After reading the author's rebuttal, I think the motivation of this paper is meaningful. The author also provides more results about other MLLMs. These results should be included in the updated version. I will raise my score.
We sincerely appreciate your thoughtful feedback and your willingness to reconsider the score. Your recognition of our motivation and the additional results is very encouraging. We will incorporate the suggested revisions into the final version.

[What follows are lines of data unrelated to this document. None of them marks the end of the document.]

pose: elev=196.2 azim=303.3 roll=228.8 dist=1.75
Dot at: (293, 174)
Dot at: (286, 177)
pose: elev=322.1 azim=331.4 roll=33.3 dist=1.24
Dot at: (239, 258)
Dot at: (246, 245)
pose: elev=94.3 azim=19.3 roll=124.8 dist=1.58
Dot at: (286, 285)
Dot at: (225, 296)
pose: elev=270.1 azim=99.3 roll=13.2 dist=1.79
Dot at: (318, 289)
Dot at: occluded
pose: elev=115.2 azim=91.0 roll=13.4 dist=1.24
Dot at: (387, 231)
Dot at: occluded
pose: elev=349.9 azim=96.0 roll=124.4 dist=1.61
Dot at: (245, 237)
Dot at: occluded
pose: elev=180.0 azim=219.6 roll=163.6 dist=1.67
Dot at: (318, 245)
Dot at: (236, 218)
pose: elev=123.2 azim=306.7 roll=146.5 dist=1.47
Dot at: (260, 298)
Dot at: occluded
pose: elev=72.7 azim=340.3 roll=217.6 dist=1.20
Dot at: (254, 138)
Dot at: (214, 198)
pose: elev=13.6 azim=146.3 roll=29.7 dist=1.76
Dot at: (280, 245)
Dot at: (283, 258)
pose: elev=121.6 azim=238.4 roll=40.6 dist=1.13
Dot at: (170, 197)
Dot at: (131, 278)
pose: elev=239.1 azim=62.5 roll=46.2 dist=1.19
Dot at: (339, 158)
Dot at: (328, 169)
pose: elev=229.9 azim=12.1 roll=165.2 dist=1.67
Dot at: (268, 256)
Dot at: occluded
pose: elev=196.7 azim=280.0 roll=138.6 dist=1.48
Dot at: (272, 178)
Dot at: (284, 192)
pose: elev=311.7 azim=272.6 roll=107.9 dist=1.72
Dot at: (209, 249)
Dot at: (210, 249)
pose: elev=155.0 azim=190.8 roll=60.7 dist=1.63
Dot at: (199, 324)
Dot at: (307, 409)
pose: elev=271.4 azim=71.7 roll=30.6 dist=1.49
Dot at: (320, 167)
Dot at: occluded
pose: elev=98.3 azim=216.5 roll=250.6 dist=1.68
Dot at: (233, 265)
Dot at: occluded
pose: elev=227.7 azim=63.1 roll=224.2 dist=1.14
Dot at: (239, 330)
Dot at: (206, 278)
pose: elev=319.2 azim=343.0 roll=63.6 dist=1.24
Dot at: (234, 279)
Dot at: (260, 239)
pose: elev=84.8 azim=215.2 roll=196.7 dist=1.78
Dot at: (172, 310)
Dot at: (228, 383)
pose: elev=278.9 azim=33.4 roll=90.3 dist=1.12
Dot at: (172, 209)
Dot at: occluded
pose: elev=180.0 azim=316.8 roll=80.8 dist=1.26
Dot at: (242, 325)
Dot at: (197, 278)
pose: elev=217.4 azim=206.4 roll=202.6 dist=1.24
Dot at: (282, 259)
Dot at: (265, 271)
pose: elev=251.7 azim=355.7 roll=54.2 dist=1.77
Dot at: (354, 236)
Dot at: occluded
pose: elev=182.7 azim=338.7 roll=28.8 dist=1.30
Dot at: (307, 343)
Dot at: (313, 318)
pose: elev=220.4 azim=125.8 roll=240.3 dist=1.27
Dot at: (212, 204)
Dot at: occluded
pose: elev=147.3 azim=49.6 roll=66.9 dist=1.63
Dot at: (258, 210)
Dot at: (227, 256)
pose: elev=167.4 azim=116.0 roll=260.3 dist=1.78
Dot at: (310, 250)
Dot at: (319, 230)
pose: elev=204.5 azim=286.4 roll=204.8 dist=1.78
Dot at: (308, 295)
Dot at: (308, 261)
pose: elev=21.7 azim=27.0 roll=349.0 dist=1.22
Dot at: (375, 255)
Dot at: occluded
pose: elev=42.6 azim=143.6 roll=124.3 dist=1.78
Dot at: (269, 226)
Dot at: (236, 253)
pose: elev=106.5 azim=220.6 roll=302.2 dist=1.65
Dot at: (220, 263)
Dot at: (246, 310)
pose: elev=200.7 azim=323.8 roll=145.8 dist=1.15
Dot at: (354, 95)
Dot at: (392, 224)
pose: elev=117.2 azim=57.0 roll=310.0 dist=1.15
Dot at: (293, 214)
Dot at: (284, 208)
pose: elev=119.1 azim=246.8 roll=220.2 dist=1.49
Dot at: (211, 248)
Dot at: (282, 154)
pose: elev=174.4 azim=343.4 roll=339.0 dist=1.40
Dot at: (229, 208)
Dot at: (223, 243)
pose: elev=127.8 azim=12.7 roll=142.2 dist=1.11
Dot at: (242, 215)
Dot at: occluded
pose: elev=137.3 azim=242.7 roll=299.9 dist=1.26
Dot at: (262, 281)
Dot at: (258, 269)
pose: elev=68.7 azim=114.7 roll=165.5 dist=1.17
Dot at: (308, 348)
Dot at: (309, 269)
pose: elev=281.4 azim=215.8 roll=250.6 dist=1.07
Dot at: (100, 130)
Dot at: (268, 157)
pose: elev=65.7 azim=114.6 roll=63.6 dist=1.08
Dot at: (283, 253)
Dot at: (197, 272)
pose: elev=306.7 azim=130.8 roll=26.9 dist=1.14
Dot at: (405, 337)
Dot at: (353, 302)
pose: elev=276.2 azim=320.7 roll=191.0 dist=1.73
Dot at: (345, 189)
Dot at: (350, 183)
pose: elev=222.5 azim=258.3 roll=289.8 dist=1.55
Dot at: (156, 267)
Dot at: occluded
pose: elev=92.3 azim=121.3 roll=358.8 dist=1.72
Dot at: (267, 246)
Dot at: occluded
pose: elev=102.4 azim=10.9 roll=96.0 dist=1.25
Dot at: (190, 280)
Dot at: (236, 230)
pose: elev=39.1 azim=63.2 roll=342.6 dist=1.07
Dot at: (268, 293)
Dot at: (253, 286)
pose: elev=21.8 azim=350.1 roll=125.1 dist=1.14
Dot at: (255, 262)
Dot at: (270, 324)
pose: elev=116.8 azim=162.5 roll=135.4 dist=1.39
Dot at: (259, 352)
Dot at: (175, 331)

Thank you again for your support.
This paper presents NavBench, a benchmark designed to evaluate the embodied navigation capabilities of Multimodal Large Language Models (MLLMs) under zero-shot settings.
The benchmark consists of two components: (1) navigation comprehension tasks evaluating global instruction alignment, temporal progress estimation, and local observation-action reasoning; (2) step-by-step execution tasks across different difficulty levels.
The authors evaluate both proprietary and open-source MLLMs on NavBench, highlighting persistent challenges in temporal reasoning.
优缺点分析
Strengths
-
The paper addresses a clear gap in evaluating MLLMs for embodied navigation, moving beyond static vision-language tasks to dynamic, sequential decision-making scenarios.
-
The three-level comprehension assessment (global, progress, local) is cognitively grounded and provides diagnostic insights.
-
The systematic categorization of tasks by spatial, cognitive, and execution complexity with both automatic scoring and human validation is methodologically sound.
-
The paper evaluates multiple models across different scales and provides a detailed analysis of failure modes, revealing important insights about temporal reasoning limitations.
Weaknesses
-
For Temporal Progress QA pairs construction, how the authors do the filtering ("using a curated list of valid instruction-path pairs") is not clear.
-
The weights α, β, γ for difficulty scoring are "empirically set" but the justification is unclear.
问题
-
Could the authors provide more details about the quality control methods of constructed Temporal Progress Estimation data?
-
Regarding the complexity score weights (α,β,γ), the paper states they are "empirically set." Was there a specific calibration step against the human ratings, or were they chosen based on prior work and intuition?
局限性
The paper would benefit from a more detailed discussion of potential biases in the constructed QA pairs.
最终评判理由
The paper quality is good, and the authors have addressed my concerns. I will keep my positive rating.
格式问题
NA
We sincerely thank the reviewer for the constructive and encouraging feedback. We provide clarifications below for the points raised.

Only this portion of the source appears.